Requirement. From the data below, set down exactly the lines between the one holding "679 392 17.97" and the one holding "829 585 16.29", inclusive, and no others.

[Collected data entries]
»»

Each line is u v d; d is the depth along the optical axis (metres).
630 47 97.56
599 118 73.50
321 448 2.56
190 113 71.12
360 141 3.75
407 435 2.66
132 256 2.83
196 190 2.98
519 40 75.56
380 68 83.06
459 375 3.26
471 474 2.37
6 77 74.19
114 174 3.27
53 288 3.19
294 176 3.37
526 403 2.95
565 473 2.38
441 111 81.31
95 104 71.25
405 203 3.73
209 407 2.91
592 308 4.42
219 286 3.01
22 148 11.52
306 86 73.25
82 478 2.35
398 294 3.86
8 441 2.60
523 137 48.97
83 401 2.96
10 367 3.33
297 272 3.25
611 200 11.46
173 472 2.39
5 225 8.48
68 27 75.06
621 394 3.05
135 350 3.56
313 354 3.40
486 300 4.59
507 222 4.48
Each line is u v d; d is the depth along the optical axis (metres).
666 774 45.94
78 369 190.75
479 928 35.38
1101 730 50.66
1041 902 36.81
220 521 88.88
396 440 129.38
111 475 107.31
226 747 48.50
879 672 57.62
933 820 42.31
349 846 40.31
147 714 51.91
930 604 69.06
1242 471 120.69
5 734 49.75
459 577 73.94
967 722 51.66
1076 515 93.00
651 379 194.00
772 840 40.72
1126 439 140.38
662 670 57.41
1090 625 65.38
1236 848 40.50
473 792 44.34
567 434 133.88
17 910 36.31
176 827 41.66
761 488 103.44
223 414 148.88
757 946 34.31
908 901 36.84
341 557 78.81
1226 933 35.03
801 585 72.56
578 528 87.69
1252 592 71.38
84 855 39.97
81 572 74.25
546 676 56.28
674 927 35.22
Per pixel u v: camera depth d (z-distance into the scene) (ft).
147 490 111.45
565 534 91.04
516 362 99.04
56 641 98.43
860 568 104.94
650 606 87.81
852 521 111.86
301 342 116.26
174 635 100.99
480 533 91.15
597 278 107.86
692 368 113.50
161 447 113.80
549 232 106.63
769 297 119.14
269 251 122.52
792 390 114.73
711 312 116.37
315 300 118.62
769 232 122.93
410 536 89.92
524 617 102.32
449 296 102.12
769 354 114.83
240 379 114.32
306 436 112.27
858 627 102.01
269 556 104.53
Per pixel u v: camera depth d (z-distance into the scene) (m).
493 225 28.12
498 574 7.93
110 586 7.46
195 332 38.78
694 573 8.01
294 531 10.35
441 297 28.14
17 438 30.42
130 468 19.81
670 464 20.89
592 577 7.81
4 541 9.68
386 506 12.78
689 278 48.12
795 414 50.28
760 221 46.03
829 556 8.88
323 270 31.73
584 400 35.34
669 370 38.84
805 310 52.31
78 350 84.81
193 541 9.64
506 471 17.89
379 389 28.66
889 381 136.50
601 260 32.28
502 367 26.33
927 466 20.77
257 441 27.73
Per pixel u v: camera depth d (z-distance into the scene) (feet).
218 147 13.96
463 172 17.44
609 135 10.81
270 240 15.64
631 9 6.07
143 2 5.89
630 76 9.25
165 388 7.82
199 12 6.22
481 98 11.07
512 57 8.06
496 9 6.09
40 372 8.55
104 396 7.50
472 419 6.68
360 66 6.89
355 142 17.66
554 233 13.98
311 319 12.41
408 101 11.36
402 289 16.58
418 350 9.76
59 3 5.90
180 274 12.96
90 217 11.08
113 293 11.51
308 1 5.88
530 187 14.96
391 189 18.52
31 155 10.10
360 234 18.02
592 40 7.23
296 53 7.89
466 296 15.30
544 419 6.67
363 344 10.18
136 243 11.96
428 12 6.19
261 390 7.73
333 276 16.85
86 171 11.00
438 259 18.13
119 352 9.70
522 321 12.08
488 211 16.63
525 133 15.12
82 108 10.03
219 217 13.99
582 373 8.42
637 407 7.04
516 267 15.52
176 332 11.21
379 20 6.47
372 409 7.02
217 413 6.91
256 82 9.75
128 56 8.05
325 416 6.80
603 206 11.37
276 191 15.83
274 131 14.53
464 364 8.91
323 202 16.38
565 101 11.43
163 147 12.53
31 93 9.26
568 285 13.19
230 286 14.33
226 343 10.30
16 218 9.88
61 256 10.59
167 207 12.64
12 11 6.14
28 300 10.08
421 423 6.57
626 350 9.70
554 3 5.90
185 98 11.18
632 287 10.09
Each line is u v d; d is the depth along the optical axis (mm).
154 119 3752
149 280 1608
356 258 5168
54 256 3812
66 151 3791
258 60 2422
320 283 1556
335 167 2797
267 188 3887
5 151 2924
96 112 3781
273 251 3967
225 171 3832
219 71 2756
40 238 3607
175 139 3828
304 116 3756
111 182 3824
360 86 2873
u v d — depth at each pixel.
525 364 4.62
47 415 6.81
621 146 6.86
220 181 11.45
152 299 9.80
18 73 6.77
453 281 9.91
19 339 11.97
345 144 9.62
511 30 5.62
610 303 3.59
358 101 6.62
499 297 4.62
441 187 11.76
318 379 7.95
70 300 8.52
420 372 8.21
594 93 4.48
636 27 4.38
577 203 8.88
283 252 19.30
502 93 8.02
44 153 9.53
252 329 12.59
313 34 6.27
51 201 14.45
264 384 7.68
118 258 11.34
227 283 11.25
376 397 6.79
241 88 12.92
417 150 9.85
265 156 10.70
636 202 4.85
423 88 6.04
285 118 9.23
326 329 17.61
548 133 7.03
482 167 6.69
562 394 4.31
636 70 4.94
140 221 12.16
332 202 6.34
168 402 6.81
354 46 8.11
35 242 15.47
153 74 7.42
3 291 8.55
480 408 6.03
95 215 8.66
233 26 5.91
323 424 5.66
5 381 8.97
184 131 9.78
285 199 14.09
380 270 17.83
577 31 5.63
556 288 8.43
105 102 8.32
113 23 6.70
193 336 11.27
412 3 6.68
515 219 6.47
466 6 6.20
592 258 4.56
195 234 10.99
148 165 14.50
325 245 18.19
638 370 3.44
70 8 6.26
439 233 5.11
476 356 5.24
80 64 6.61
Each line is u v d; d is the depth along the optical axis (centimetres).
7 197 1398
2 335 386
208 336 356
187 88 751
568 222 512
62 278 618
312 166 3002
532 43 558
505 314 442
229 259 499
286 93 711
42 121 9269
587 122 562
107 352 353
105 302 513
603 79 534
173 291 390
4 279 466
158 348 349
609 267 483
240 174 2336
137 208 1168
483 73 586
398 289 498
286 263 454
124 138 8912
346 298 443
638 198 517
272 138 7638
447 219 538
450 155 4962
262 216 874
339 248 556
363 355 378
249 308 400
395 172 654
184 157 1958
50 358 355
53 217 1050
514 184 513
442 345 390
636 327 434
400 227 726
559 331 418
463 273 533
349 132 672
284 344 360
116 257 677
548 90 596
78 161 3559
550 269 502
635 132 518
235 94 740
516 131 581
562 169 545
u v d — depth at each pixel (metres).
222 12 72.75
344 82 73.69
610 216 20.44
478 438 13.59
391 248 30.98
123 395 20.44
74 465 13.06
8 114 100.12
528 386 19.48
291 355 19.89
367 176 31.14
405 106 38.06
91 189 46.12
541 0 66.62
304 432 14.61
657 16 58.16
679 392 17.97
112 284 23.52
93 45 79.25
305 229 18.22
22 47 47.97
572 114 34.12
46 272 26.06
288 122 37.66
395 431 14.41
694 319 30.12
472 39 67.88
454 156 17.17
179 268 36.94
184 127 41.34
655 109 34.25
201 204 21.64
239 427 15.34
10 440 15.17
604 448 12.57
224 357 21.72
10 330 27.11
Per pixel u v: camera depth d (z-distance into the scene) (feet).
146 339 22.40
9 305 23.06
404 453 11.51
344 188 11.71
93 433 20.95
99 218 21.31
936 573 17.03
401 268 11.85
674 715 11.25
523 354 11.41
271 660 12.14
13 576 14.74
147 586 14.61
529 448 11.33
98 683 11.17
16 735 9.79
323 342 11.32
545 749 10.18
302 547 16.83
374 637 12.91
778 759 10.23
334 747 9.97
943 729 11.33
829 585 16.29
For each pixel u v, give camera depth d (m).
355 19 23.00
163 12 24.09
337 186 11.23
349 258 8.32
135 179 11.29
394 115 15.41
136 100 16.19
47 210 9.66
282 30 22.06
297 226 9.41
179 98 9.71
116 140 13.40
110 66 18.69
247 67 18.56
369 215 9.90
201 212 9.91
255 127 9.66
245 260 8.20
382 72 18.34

««

Solution for this task.
679 392 17.97
112 284 23.52
93 45 79.25
305 229 18.22
22 47 47.97
572 114 34.12
46 272 26.06
288 122 37.66
395 431 14.41
694 319 30.12
472 39 67.88
454 156 17.17
179 268 36.94
184 127 41.34
655 109 34.25
201 204 21.64
239 427 15.34
10 440 15.17
604 448 12.57
224 357 21.72
10 330 27.11
Per pixel u v: camera depth d (z-distance into the scene) (feet).
146 339 22.40
9 305 23.06
404 453 11.51
344 188 11.71
93 433 20.95
99 218 21.31
936 573 17.03
401 268 11.85
674 715 11.25
523 354 11.41
271 660 12.14
13 576 14.74
147 586 14.61
529 448 11.33
98 683 11.17
16 735 9.79
323 342 11.32
545 749 10.18
302 547 16.83
374 637 12.91
778 759 10.23
334 747 9.97
943 729 11.33
829 585 16.29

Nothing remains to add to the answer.